A two-hour flight brought us to the beautiful remote island of Bali. In 1969 Bali was not a place often visited by tourists. We stayed at the only modern hotel in Bali, the Intercontinental, which was newly constructed after the overthrow of the Sukarno communist regime in 1967. They had just trained their new staff for two years before opening.

Back when we were sightseeing in Singapore, carrying a cassette tape recorder and the camera accessories (Clare was taking most of the pictures) I dislocated my back and it was increasingly painful. By the time we got to Bali all I wanted to do was lie in the sun and bake my back.

Clare went without me to take the tours of native villages and artists. Fortunately the hotel brought local artists and dance groups to the hotel for the guests, so I did get a taste of the island.

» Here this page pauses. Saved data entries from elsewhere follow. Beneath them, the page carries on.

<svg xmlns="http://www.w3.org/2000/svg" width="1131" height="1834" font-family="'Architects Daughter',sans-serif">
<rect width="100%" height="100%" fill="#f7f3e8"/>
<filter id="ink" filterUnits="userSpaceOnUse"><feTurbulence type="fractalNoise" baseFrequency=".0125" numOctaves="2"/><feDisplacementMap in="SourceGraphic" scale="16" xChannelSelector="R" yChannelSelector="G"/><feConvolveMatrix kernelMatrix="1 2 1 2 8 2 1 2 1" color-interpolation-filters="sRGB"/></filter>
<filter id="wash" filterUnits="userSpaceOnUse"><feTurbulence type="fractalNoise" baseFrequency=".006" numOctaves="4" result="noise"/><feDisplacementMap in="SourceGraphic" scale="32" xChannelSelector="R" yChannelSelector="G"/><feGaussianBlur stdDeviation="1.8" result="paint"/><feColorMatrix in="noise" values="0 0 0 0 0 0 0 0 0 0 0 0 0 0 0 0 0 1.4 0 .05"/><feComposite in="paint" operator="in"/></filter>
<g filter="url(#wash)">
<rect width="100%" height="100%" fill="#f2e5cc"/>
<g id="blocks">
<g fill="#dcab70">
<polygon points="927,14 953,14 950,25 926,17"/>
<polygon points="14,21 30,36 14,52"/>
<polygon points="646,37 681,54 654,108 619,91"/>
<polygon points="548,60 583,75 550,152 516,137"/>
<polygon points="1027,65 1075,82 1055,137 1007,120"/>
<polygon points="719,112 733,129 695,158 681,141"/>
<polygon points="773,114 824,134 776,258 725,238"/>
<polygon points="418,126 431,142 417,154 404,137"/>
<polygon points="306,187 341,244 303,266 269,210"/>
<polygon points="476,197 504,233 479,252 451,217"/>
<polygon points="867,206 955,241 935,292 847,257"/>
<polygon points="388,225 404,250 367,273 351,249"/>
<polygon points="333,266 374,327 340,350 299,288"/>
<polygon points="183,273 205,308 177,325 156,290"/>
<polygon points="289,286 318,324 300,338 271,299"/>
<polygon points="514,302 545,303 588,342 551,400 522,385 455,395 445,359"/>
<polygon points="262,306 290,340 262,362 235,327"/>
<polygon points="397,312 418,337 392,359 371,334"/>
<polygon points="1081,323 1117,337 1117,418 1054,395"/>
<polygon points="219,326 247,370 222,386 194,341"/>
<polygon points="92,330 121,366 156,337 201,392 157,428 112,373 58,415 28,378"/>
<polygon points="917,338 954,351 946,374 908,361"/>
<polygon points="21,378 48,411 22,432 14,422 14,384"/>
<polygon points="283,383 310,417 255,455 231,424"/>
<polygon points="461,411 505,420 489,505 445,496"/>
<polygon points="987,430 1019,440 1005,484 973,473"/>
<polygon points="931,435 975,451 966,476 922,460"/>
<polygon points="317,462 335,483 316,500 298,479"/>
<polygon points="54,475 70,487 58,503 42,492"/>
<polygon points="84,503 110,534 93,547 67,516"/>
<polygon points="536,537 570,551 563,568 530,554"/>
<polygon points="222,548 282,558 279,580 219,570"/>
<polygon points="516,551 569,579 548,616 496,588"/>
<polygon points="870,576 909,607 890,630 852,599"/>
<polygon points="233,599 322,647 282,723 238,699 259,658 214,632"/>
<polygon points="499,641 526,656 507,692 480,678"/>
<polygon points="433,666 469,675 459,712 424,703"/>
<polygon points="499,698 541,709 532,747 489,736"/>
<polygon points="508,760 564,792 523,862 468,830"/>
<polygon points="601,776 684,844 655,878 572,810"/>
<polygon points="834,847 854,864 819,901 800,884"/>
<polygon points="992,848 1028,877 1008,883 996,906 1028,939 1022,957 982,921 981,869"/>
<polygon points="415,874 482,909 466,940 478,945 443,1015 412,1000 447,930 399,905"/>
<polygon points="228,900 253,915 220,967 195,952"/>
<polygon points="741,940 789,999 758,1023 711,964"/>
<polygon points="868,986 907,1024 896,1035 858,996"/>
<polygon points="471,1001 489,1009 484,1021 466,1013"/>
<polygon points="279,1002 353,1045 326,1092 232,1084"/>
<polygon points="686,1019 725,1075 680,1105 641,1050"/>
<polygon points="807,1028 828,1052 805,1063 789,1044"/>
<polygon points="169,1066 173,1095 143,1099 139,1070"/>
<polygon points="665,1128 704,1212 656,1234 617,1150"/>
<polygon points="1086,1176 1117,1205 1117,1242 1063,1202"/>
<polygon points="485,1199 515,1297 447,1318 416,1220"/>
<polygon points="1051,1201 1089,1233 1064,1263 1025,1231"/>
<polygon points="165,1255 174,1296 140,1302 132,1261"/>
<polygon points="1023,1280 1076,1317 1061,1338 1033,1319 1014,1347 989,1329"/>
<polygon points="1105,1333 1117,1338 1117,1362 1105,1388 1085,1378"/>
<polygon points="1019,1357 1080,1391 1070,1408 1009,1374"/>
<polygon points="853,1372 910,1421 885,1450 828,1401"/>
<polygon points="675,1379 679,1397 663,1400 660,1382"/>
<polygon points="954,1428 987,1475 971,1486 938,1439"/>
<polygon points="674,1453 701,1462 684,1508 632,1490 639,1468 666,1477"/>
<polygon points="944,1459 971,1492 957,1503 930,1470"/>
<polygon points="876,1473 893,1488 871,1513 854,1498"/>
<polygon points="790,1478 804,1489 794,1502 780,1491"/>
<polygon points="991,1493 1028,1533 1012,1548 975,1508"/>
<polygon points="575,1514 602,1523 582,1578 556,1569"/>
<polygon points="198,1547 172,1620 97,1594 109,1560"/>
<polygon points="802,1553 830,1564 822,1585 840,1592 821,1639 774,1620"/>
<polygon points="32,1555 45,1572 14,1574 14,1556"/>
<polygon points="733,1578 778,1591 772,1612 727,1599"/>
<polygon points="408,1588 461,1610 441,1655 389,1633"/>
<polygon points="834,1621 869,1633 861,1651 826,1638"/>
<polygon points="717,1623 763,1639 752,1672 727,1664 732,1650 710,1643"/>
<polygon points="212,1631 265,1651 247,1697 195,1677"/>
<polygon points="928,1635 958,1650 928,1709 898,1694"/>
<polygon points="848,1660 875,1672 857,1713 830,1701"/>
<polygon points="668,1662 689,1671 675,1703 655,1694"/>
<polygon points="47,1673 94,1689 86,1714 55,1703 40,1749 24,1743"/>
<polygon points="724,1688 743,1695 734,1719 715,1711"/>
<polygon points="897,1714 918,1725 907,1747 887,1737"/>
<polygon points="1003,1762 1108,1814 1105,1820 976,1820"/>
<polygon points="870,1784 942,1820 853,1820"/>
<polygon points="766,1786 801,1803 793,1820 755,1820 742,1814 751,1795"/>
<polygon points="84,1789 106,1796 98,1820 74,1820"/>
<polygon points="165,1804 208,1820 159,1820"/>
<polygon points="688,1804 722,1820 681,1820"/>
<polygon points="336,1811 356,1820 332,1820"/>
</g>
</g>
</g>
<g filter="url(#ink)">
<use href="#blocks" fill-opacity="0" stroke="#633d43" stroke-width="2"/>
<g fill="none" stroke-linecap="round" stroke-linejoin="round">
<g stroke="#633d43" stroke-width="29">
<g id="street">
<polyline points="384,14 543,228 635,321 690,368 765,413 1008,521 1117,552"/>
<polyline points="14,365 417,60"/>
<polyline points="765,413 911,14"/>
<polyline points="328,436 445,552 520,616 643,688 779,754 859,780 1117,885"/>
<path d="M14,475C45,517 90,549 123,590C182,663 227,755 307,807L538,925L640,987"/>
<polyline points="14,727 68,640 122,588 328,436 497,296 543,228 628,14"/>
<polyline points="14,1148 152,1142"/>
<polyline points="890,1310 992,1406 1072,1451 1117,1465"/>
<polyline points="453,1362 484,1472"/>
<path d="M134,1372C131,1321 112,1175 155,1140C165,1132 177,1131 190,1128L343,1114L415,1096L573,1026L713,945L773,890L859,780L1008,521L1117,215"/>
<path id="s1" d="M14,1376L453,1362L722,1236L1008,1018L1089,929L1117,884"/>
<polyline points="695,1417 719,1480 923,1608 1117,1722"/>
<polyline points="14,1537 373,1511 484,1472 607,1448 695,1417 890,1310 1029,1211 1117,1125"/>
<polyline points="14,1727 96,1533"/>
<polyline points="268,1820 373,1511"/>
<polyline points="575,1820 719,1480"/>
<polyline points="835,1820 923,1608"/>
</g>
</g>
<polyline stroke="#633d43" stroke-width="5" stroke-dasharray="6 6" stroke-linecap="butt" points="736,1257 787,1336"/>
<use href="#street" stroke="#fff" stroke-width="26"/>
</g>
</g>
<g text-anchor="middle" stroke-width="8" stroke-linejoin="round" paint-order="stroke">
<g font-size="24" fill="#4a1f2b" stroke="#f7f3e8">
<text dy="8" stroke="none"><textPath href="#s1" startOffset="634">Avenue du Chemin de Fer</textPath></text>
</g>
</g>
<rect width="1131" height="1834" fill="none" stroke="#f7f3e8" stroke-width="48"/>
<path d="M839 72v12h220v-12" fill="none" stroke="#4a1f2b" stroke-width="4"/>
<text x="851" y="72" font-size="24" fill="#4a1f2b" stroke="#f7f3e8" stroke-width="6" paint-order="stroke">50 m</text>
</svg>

We had a short stay in Taipei, the capital of Taiwan, and took a tour to the outlying areas. For years we had been collecting napkin rings for mementoes of our travels but we could not find any on Taiwan. During the tour we stopped at a marble mine and factory and I saw a typical Chinese cup. I asked whether they could cut the bottom off a cup and they were able to do a nice job of that. Then back in Taipei I went you a place where they engraved marble seals and had the cup/napkin-ring engraved with some Chinese characters. Of course I have no idea what they say.

Clare came down with a cystitis infection which persisted until after we got home.


We planned on taking a tour of Kyushu island before returning to Honshu, the island that is the most popular tourist area. Our flight from Taipei went directly to Kyushu but we discovered that all tours originated in Osaka (on Honshu island) so we went to Osaka and booked the tour of Kyushu. We found that the once-a-week tour had several days before it left so we did major sightseeing out of Osaka.

The main trip was to Kyoto, a city that for a thousand years had been the capital of Japan. The most memorable site was the garden composed of a flat area filled with neatly raked sand. On the sand were thirteen interestingly shaped rocks arranged so that one can never see all the rocks from the same vintage. The Zen lesson is that you must view a scene from many different locations to understand it completely.

We then went on the tour of Kyushu, and while in Nagasaki we went to the hospital to get some medicine for Clare’s cystitis. Unfortunately they did not prescribe the correct medicine so there was no improvement.

We then toured Kyushu island, ended back in Osaka, and returned on the Bullet Train to Tokyo. Yoshiko had left Japan to join Akira in England so we were guided around Tokyo by her sister.

Now that we were back in Tokyo we were able to get mail that accumulated during our travels. In the mail we learned of the deaths of Gordon Breidenthal, who we visited on our way through California, Jimmy Barry, a close friend of Cathie’s, and our cat Sammy. Additionally, Clare was having a lot of problems with cystitis so, at that point, we decided to end our trip and fly home.

The flight landed to refuel and go through customs in Seattle. During the layover we called Aaron Frankel to ask him to picked us up at JKF airport, and he went to the girls’ classes and told them to go home and straighten up the house.

There is much more to tell about this trip, where we went, who we met, and pictures. We shot about 1100 photos during the trip, which I still have to sort through.